*Problem statement*.
Extract the full set of records that follows, word for word.

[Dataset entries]
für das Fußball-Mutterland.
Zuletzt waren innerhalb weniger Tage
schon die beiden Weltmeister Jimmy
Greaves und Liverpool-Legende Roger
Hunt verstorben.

*Response below*.
für das Fußball-Mutterland.
Zuletzt waren innerhalb weniger Tage
schon die beiden Weltmeister Jimmy
Greaves und Liverpool-Legende Roger
Hunt verstorben.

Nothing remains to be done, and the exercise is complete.